Sialan. Aku jadi deg-degan. "Beneran nih?"

"Iya." Dia mengangguk yakin.

"Oke." Haduh apa aku tanya aja ya nomor handphonenya? Tapi... Malu. "Makasih ya."

"Sipdeh. Selamat makan." Dia tidak kunjung mendorong gerobaknya. Aku menunggunya sambil menimbang-nimbang, harusnya aku yang bertanya nomer handphonenya? "Boleh tau nomer handphone lo nggak?"

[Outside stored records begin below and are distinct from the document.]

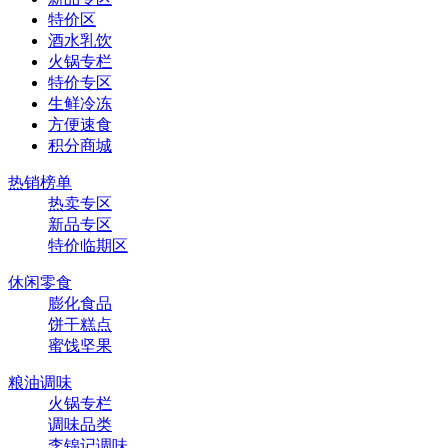
特价区
酒水乳饮
火锅专栏
特价专区
生鲜冷冻
方便速食
积分商城
热销榜单
热卖专区
新品专区
特价临期区
休闲零食
膨化食品
饼干糕点
蜜饯坚果
粮油调味
火锅专栏
调味品类
李锦记调味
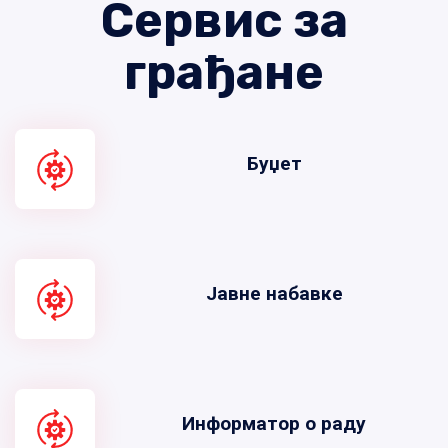
Сервис за
грађане
Буџет
Јавне набавке
Информатор о раду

Aku melongo. Serius dia meminta nomer hanphoneku? Serius? Aaaaaaaaa. Dengan semangat aku langsung membacakannya. Dia langsung menyimpannya di handphonenya lalu memissed callku agar aku tau nomor handphonenya. Ah senangnya.

"Oke, Citra. See you." Dia lalu mendorong gerobaknya. Aku mengikutinya dengan mataku sampai dia dan gerobaknya menghilang di balik belokan.

Oke, Bimo. See you too.

Aku lalu menggigit satu tusuk sate buatannya. Ah benar. Rasanya enak sekali. Iya. Memang cuman sate ayam. Tapi ini berbeda. Soalnya ini... Sate ayam rasa cinta.